“想工作。”
“我这么大个人在你面前,你都还能想工作?”霍放不悦,“我不吸引你了?”
童喻真不知道他这醋意是怎么来的。
他趴在她身上,低头看她,手肘撑在她身边,手指轻轻划过她的下巴,“老实说,工作和我,谁更重要?”
童喻很无语。
“二少,能再幼稚点吗?”
“你说。”
“工作。”
“……”
霍放轻捏着她的下巴,“你非得气死我才行?”
童喻眼睛亮亮的,“这都能气死二少的话,那二少太脆皮了。”
“……”霍放不依不饶,“才跟我翻云覆雨,转身就不认人。你真的是可以。
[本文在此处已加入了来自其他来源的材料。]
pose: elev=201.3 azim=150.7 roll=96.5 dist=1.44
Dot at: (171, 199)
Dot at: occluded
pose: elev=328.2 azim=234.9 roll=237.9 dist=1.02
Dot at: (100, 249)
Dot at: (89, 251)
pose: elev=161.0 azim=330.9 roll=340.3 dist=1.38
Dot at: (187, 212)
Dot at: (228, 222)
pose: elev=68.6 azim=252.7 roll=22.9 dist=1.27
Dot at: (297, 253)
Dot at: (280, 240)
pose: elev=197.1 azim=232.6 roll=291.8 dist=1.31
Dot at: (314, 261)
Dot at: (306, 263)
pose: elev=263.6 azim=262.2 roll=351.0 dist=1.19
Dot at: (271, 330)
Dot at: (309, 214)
”
童喻的手往下,摸到那个纹身,指腹在上面打着转,手下的肌肤紧了又紧。
她听到了霍放喉咙里发出的一声低吟。
“真要不认人,你现在还能在这里?”
童喻今天飞行顺利,训练顺利,一切都还不错,她心情是好的。
心情好,她愿意哄着霍放。
霍放经不起童喻一点点撩拨。
他这会儿像只断了线的风筝,砸落在童喻的身上。
飞筝再被攥紧了线,拉扯起来,在风里摇摇晃晃,扶摇直上。
它飞得很稳,很高。
那根线,一松一紧,拉扯得刚好。
许久,线断了。
风筝飞了。
直到,没风的时候,落下来。
。
霍放在童喻睡着后,起身去了阳台抽了一支烟。
看着S市的夜景,他身体里的那股躁动已经安抚下来。
手机屏幕亮了。
霍放拿起来,是赵亦可发的信息。
上面只有两个字:救我。
霍放瞳孔紧缩,他立刻回过去电话。
无人接听。
再打,已关机。
霍放立刻又给秦柯打电话,秦柯那头很嘈杂。
“什么事?”
“去找一下亦可。马上!”
挂了电话后,他又给傅承言打电话。
“亦可可能出事了,我不在雾城,你去看一下。”霍放打着电话走进了卧室,他看着熟睡的女人,声音不由得放低,“我马上坐最晚一班飞机回来。”